Text section -
** Begin **

I have put this question in the “Stream Processing” category, although I am not totally convinced this is the right place.
I am trying to understand how to archetect and build stateful services in the context of exactly once processing.
So far I understand how to perform exactly once processing using transactions in the context of stateless processors. I don’t understand how Kafka is intended to be used to perform exactly once processing when processes must maintain state.
There doesn’t appear to be much documentation on this online, probably because it is a difficult problem.
I have come up with two potential solutions which use Kafka, and a third solution which comes pretty close to providing exactly once guarantees but not completely.
Allow me to explain -
Consider an example problem of:
- Reading data from an input topic
- Performing some stateful transform on this data
- Producing data to an output topic
- The simple example of calculating a moving average is good enough. The moving average calculation must maintain some state (maybe: sum, total number of records) to calculate the moving average
Here are 3 possible approaches. I don’t know if any of these are along the lines of how Kafka expects me to build such a system. Keep in mind that transactions will be in operation for all of the following options.
Create a state topic, and enable log compaction. Store the entire application state in a message and use the same key for every message. This will cause the topic to maintain only the most up to date state. In some applications which maintain large quantities of state this may become inefficient due to the large volume of data transfered to the state topic.

** End **

Aim 1 - Retype the Kafka forum post from "So far I understand" up to and including "but not completely.".
The Kafka forum post has no connection to the records.

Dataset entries

** Begin **

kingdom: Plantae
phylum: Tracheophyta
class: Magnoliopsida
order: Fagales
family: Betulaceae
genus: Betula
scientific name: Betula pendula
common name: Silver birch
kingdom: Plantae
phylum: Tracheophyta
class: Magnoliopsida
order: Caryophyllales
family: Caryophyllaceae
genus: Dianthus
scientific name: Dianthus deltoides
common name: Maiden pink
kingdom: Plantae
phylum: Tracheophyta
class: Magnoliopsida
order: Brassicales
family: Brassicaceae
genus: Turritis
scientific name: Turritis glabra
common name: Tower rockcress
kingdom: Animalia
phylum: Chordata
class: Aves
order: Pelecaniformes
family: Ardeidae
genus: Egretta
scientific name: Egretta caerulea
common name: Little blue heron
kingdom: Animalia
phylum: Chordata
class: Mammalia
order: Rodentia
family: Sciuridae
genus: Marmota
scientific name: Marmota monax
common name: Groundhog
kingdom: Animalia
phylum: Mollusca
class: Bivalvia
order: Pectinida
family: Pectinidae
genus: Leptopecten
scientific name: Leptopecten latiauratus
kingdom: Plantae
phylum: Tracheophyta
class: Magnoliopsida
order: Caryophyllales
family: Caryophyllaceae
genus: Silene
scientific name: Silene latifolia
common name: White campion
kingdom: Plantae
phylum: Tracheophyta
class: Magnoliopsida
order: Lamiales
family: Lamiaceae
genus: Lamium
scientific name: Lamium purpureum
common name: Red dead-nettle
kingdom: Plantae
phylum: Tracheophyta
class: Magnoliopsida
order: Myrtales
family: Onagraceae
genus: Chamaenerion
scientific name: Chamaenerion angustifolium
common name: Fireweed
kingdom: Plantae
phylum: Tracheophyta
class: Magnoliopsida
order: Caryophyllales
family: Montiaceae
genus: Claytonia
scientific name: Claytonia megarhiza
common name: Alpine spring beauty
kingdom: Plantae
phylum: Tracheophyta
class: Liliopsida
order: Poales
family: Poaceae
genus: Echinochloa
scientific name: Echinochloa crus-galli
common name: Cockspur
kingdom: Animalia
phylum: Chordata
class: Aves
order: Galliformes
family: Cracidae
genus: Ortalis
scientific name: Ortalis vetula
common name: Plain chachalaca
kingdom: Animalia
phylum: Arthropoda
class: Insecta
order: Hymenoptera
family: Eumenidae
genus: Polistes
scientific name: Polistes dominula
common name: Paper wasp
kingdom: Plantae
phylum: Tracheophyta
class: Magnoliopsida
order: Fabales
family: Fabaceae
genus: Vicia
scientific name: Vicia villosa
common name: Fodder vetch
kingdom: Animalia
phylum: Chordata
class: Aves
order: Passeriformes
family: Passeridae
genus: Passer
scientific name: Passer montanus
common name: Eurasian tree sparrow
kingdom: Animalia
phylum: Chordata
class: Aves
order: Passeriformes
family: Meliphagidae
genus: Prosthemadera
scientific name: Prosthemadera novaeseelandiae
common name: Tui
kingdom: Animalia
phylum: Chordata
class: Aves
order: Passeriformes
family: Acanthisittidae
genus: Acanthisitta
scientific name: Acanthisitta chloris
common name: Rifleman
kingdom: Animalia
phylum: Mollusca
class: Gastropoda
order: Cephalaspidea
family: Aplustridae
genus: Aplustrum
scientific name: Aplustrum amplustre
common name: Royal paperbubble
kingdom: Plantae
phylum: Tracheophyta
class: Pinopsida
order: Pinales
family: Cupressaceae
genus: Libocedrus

** End **

Aim 2 - Lay out the records as a numbered list, starting at their first line and running up to and including the line with "genus: Dianthus". Omit blank lines and include nothing past that line.

Result 1 -
So far I understand how to perform exactly once processing using transactions in the context of stateless processors. I don’t understand how Kafka is intended to be used to perform exactly once processing when processes must maintain state.
There doesn’t appear to be much documentation on this online, probably because it is a difficult problem.
I have come up with two potential solutions which use Kafka, and a third solution which comes pretty close to providing exactly once guarantees but not completely.

Result 2 -
1. kingdom: Plantae
2. phylum: Tracheophyta
3. class: Magnoliopsida
4. order: Fagales
5. family: Betulaceae
6. genus: Betula
7. scientific name: Betula pendula
8. common name: Silver birch
9. kingdom: Plantae
10. phylum: Tracheophyta
11. class: Magnoliopsida
12. order: Caryophyllales
13. family: Caryophyllaceae
14. genus: Dianthus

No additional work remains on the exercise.